Am 26. 07. 2010 arbeitete Frank-Peter mit dem seit einer Woche aus dem Urlaub zurück gekehrten Marco Rechenberger7, Thilo Eckert hatte für einen Tag vorbereitende Arbeiten in der Firma zu erledigen. In ihrem Materialraum mussten sie Lampen für die Installation vorbereiten. Die werksseitig montierten Kabel waren zu lang und mussten gekürzt werden. Dabei erzählte der sonst so wortkarge Marco Rechenberger, dass seine Eltern beide arbeitslos seien und Hartz IV bezogen. Seine Mutter, Jahrgang 1955 ist gelernte Verwaltungsfachfrau, sein Vater, Jahrgang 1951, also ein Jahr älter als Frank-Peter, Kfz-Elektriker. Er ist schon so lange arbeitslos, dass er keinen Mut mehr hat, eine Arbeit anzunehmen. Er traut sich den heutigen Stress einfach nicht mehr zu. „Wirkt sich das nicht aufs Familienleben aus?“, fragte Frank-Peter. Marco Rechenberger nickte stumm und nachdenklich.

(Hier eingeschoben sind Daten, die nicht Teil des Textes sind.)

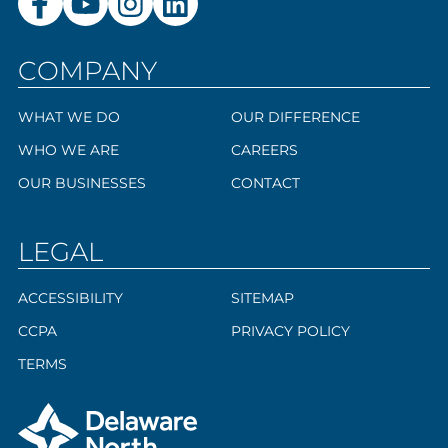
COMPANY
WHAT WE DO
OUR DIFFERENCE
WHO WE ARE
CAREERS
OUR BUSINESSES
CONTACT
LEGAL
ACCESSIBILITY
SITEMAP
CCPA
PRIVACY POLICY
TERMS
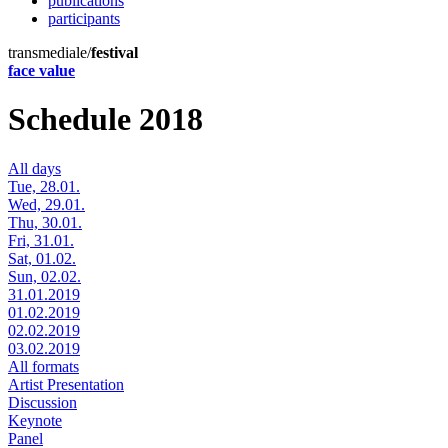
publications
participants
transmediale/
festival
face value
Schedule 2018
All days
Tue, 28.01.
Wed, 29.01.
Thu, 30.01.
Fri, 31.01.
Sat, 01.02.
Sun, 02.02.
31.01.2019
01.02.2019
02.02.2019
03.02.2019
All formats
Artist Presentation
Discussion
Keynote
Panel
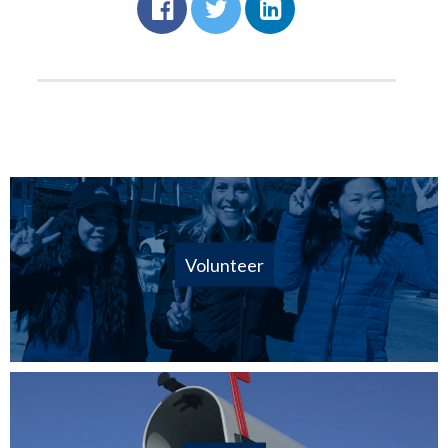
Volunteer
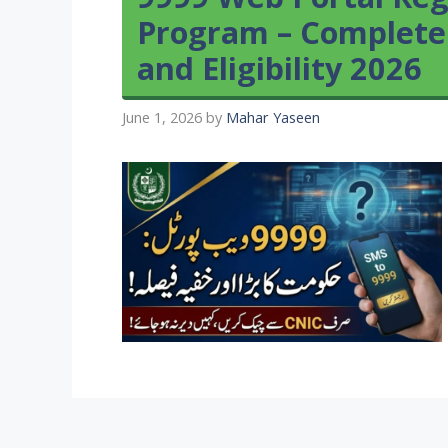
Program – Complete
and Eligibility 2026
June 1, 2026
by
Mahar Yaseen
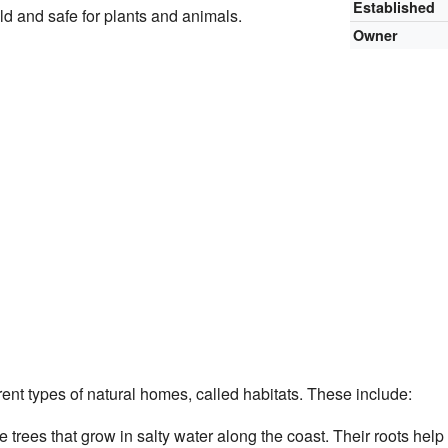
Established
d and safe for plants and animals.
Owner
ent types of natural homes, called habitats. These include:
 trees that grow in salty water along the coast. Their roots help 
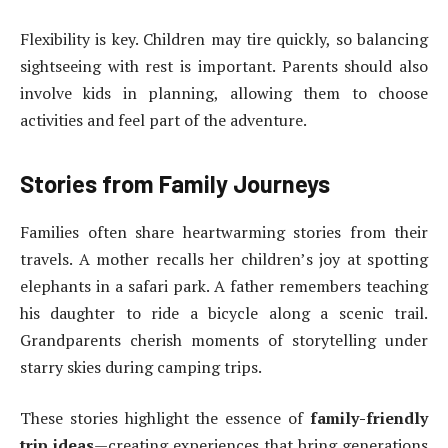
Flexibility is key. Children may tire quickly, so balancing
sightseeing with rest is important. Parents should also
involve kids in planning, allowing them to choose
activities and feel part of the adventure.
Stories from Family Journeys
Families often share heartwarming stories from their
travels. A mother recalls her children’s joy at spotting
elephants in a safari park. A father remembers teaching
his daughter to ride a bicycle along a scenic trail.
Grandparents cherish moments of storytelling under
starry skies during camping trips.
These stories highlight the essence of
family-friendly
trip ideas
—creating experiences that bring generations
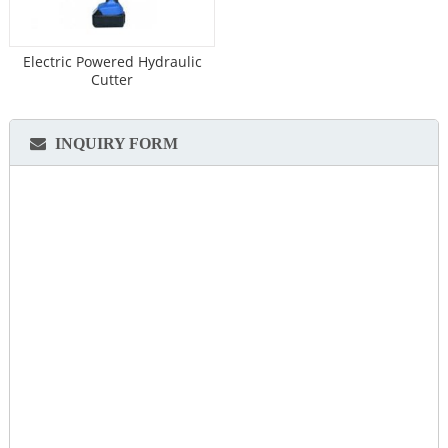
Electric Powered Hydraulic
Cutter
INQUIRY FORM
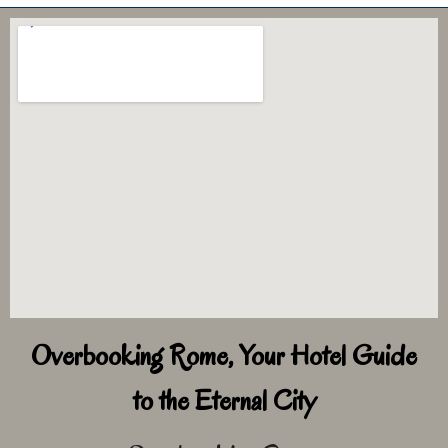
Overbooking Rome, Your Hotel Guide
to the Eternal City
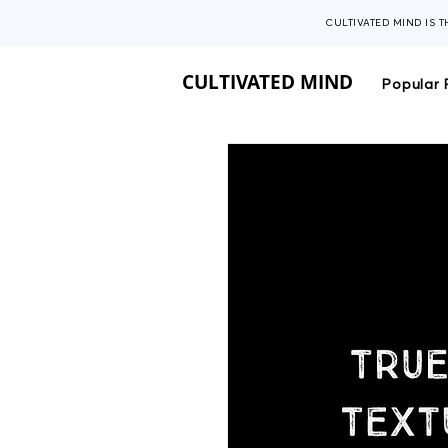
CULTIVATED MIND IS 
CULTIVATED MIND
Popular 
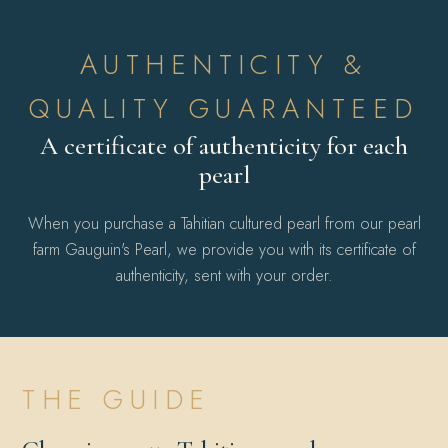
AUTHENTICITY &
QUALITY GUARANTEED
A certificate of authenticity for each
pearl
When you purchase a Tahitian cultured pearl from our pearl
farm Gauguin's Pearl, we provide you with its certificate of
authenticity, sent with your order.
THE GUIDE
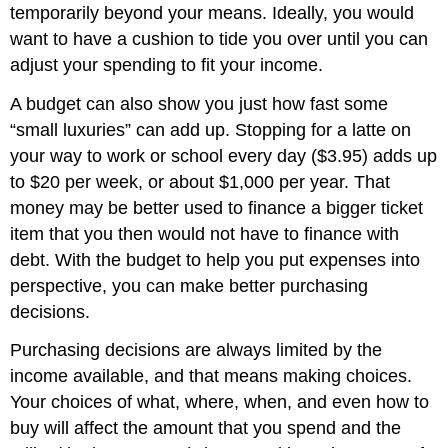
temporarily beyond your means. Ideally, you would
want to have a cushion to tide you over until you can
adjust your spending to fit your income.
A budget can also show you just how fast some
“small luxuries” can add up. Stopping for a latte on
your way to work or school every day ($3.95) adds up
to $20 per week, or about $1,000 per year. That
money may be better used to finance a bigger ticket
item that you then would not have to finance with
debt. With the budget to help you put expenses into
perspective, you can make better purchasing
decisions.
Purchasing decisions are always limited by the
income available, and that means making choices.
Your choices of what, where, when, and even how to
buy will affect the amount that you spend and the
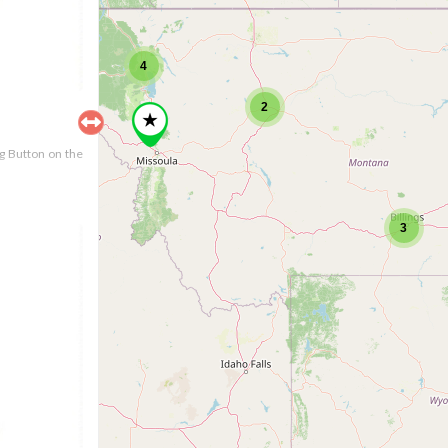
4
2
ng Button on the
3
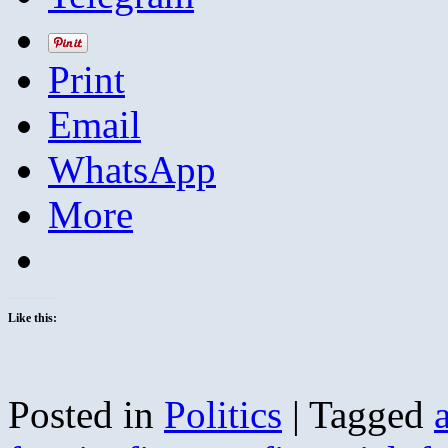
Print
Email
WhatsApp
More
Like this:
Posted in
Politics
|
Tagged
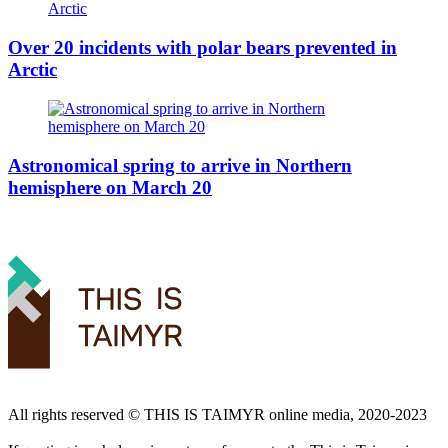
Over 20 incidents with polar bears prevented in
Arctic
Astronomical spring to arrive in Northern
hemisphere on March 20
All rights reserved ©️ THIS IS TAIMYR online media, 2020-2023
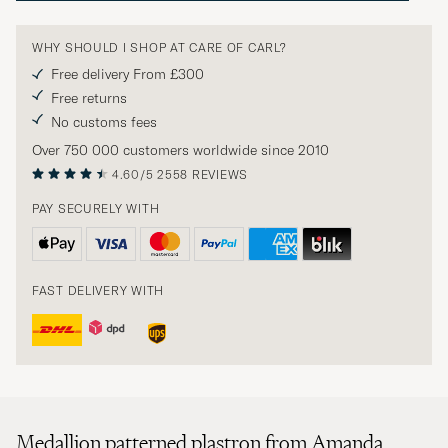
WHY SHOULD I SHOP AT CARE OF CARL?
Free delivery From £300
Free returns
No customs fees
Over 750 000 customers worldwide since 2010
4.60/5
2558 REVIEWS
PAY SECURELY WITH
FAST DELIVERY WITH
Medallion patterned plastron from Amanda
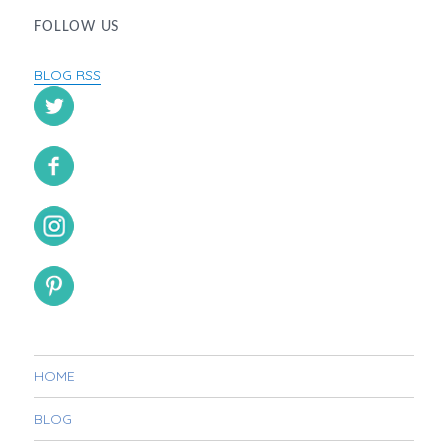
FOLLOW US
BLOG RSS
HOME
BLOG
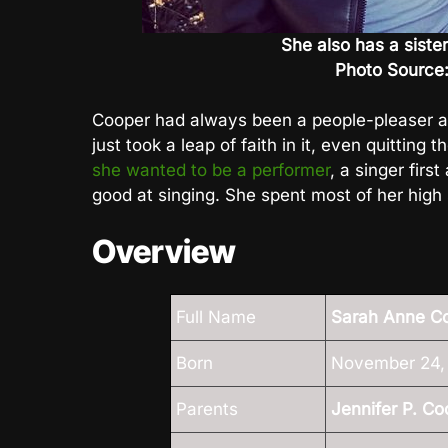
She also has a siste
Photo Source
Cooper had always been a people-pleaser al
just took a leap of faith in it, even quitting
she wanted to be a performer
, a singer firs
good at singing. She spent most of her high
Overview
Full Name
Sarah Anne C
Born
November 24, 
Parents
Jennifer P. Co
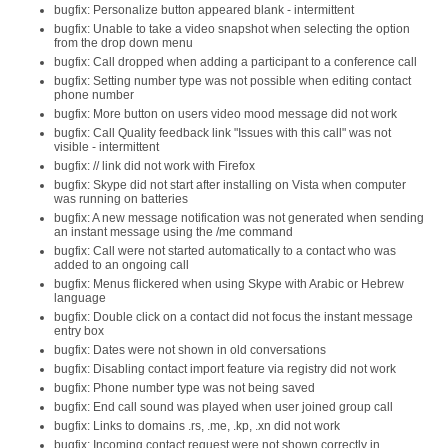
bugfix: Personalize button appeared blank - intermittent
bugfix: Unable to take a video snapshot when selecting the option
from the drop down menu
bugfix: Call dropped when adding a participant to a conference call
bugfix: Setting number type was not possible when editing contact
phone number
bugfix: More button on users video mood message did not work
bugfix: Call Quality feedback link "Issues with this call" was not
visible - intermittent
bugfix: // link did not work with Firefox
bugfix: Skype did not start after installing on Vista when computer
was running on batteries
bugfix: A new message notification was not generated when sending
an instant message using the /me command
bugfix: Call were not started automatically to a contact who was
added to an ongoing call
bugfix: Menus flickered when using Skype with Arabic or Hebrew
language
bugfix: Double click on a contact did not focus the instant message
entry box
bugfix: Dates were not shown in old conversations
bugfix: Disabling contact import feature via registry did not work
bugfix: Phone number type was not being saved
bugfix: End call sound was played when user joined group call
bugfix: Links to domains .rs, .me, .kp, .xn did not work
bugfix: Incoming contact request were not shown correctly in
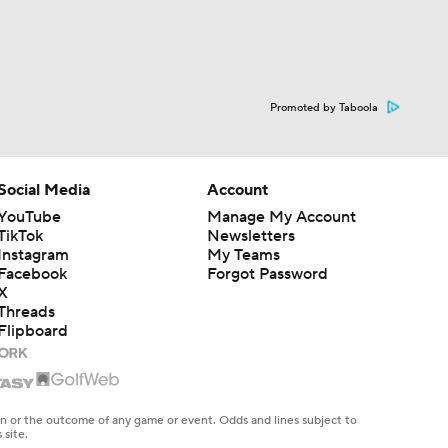
Promoted by Taboola
Social Media
Account
YouTube
Manage My Account
TikTok
Newsletters
Instagram
My Teams
Facebook
Forgot Password
X
Threads
Flipboard
en or the outcome of any game or event. Odds and lines subject to
 site.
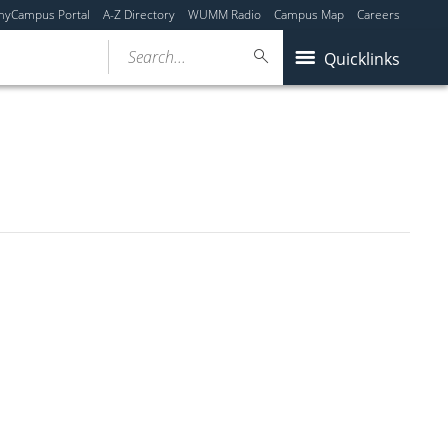
myCampus Portal
A-Z Directory
WUMM Radio
Campus Map
Careers
Search...
Quicklinks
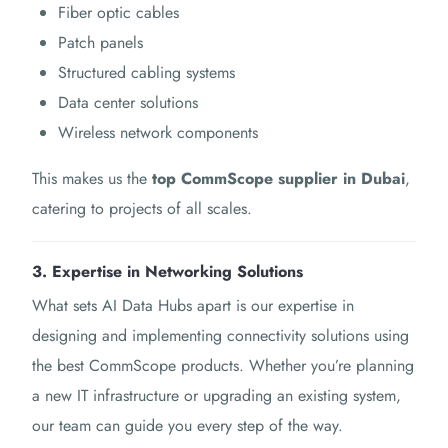
Fiber optic cables
Patch panels
Structured cabling systems
Data center solutions
Wireless network components
This makes us the
top CommScope supplier in Dubai
,
catering to projects of all scales.
3. Expertise in Networking Solutions
What sets AI Data Hubs apart is our expertise in
designing and implementing connectivity solutions using
the best CommScope products. Whether you’re planning
a new IT infrastructure or upgrading an existing system,
our team can guide you every step of the way.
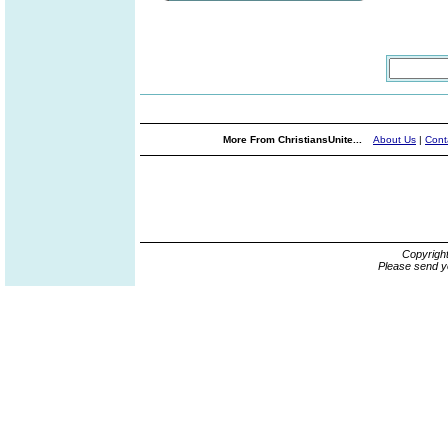
More From ChristiansUnite...
About Us
|
Cont
Copyrigh
Please send y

Abends traf Frank-Peter im seinem Wohnhaus einen Mitbewohner, der seit kurzer Zeit Rente bekam. „Die haben mir den Abschied wahrlich sehr leicht gemacht“, sprach Dietmar Dullmann, einst Hausmeister mit Leib und Seele in einer der größten Wohnungsgenossenschaften Deutschlands. Erst haben sie allen 90 Hausmeistern den Lohn um 400 Euro gekürzt, weil das Unternehmen angeblich rote Zahlen schreibt. Es muss gespart werden, hieß es. Dietmar Dullmann, die nahe Rente schon sicher, fragte auf einer Betriebsversammlung: „Der Bereich Hausmeister besteht doch nicht nur aus den 90 Hausmeistern, sondern auch noch aus einer Verwaltung und einer nicht mal geringen Führungsetage. Werden dort auch solche Einsparungen vorgenommen?“ Es wurde dort nicht gespart, sagte er verbittert zu Frank-Peter. Als nächstes sollten die Überstunden, die noch aus dem vergangenen Jahr stammten, ersatzlos gestrichen werden. Dietmar Dullmann ist sofort zum Betriebsrat und hat damit gedroht, vor Gericht gehen zu wollen. Seine Überstunden wurden daraufhin nicht gestrichen, wohl aber die aller anderen Hausmeister, die sich nicht trauten, den Mund aufzumachen. Deren Zeit bis zur Rente ist noch bedeutend länger und die Möglichkeit, missliebige Kollegen zu kündigen schwebte wie ein Damoklesschwert über deren Häuptern. Erpressung mit staatlicher Genehmigung?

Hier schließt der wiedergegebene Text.